Referring to FIG. 5, during engine operation, a stream of working
medium fluid, i.e. the combustion gases, flows through the turbine
flowpath. Near the endwalls, which are axisymmetric in conventional
airfoil arrays, the boundary layer 46 of the fluid stream separates
from the endwall along a separation line 48. The separated fluid
reorganizes into a horseshoe vortex 50 which grows in scale as it
extends along the passage between the airfoils. The enlargement of
the vortex exacerbates the loss of efficiency.
FIGS. 6 and 6A show a portion of an airfoil array. The array
includes a laterally (i.e. circumferentially) extending endwall 56
with a series of airfoils, such as vane airfoil 40, projecting
radially from the endwall. Each airfoil has a leading edge 60, a
trailing edge 62, a suction surface 64 and a pressure surface 66.

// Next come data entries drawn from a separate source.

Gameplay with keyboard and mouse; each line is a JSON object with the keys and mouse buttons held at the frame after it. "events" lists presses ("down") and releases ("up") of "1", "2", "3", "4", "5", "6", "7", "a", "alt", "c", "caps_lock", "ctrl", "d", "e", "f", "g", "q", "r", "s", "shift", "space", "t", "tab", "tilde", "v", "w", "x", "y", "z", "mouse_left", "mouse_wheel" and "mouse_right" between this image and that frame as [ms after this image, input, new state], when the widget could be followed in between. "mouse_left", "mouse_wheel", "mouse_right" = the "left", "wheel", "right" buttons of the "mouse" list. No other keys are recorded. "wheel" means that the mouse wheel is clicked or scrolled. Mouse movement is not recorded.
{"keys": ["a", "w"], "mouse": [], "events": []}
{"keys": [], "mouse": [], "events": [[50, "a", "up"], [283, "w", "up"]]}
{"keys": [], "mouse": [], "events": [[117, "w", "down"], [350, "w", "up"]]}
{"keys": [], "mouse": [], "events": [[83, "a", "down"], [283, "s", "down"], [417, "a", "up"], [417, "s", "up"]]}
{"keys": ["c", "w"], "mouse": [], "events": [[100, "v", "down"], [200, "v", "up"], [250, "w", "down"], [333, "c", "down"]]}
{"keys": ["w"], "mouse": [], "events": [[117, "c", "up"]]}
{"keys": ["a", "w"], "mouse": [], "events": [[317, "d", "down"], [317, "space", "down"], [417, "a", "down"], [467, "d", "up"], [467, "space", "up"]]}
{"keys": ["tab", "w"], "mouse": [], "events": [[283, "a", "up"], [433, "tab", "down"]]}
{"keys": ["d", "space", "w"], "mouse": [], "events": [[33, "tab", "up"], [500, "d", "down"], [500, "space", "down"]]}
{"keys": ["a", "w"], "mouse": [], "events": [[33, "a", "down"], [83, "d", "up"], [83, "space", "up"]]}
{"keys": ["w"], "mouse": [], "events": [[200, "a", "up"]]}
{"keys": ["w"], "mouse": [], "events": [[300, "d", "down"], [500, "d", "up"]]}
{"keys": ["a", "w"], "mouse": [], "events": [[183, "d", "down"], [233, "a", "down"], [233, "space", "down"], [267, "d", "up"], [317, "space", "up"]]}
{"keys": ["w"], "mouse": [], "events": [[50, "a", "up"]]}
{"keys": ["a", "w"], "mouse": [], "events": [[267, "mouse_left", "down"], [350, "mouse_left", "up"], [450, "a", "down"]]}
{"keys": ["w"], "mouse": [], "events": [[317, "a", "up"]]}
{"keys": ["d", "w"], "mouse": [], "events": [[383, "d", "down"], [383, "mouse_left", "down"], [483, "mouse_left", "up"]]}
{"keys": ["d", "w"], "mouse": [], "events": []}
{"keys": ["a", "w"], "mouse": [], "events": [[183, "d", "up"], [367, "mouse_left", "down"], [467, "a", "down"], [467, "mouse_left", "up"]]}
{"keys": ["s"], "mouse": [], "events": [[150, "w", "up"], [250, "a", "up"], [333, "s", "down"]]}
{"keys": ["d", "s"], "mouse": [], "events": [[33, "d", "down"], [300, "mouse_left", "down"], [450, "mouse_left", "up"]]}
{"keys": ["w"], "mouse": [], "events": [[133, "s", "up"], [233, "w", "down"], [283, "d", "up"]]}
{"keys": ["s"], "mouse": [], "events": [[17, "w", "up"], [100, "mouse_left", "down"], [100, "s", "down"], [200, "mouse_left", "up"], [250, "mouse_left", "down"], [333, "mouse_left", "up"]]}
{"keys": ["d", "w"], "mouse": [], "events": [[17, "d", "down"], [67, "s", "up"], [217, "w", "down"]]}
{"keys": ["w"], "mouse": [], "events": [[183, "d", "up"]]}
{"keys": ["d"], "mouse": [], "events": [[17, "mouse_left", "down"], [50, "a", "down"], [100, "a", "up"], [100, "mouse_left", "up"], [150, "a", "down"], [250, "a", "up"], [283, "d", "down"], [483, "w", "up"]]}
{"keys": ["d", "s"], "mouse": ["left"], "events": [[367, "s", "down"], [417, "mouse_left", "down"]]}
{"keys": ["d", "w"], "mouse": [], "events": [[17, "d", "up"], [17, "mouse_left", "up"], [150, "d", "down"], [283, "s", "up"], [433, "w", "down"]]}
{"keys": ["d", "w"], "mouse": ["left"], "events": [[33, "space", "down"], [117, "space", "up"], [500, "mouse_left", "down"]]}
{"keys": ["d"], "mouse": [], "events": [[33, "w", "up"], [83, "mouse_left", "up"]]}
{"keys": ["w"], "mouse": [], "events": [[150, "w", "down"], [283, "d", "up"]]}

Each airfoil also has a chord 68, which is a line from the leading
edge to the trailing edge, and an axial chord 70, which is a
projection of the chord 68 onto a plane containing the engine axis
20 (FIG. 1). Relevant distances may be expressed as a fraction or
percentage of the axial chord length as seen in the fractional
scale at the bottom of FIG. 6A. This distance scale may be extended
to negative values to refer to locations forward of the airfoil
leading edge and to values greater than 1.0 (100%) to refer to
locations aft of the trailing edge. The airfoils cooperate with the
endwall to define a series of fluid flow passages 74 each having
passage width W that typically varies from passage inlet 76 to
passage outlet 78 so that the passage width may be locally
different at different chordwise locations. The passage may also be
considered to have a width for a short distance forward of the
inlet and aft of the outlet. Forward of the passage inlet 76, the
passage width is considered to be equal to the passage width at the
inlet. Aft of the passage outlet 78, the passage width is
considered to be equal to the passage width at the outlet. A
meanline 80 extends along each passage laterally midway between
each airfoil pressure surface and the suction surface of the
neighboring airfoil. Each passage also has a pressure side and a
suction side. The phrases "pressure side" and "suction side" as
used herein are relative terms. For example, as seen in FIG. 6A,
location L2 is at a suction side location in the passage relative
to L1, even though L2 is laterally closer to an airfoil pressure
surface than it is to an airfoil suction surface. Similarly,
location L3 is at a pressure side location in the passage relative
to L4, even though L3 is laterally closer to an airfoil suction
surface than it is to an airfoil pressure surface.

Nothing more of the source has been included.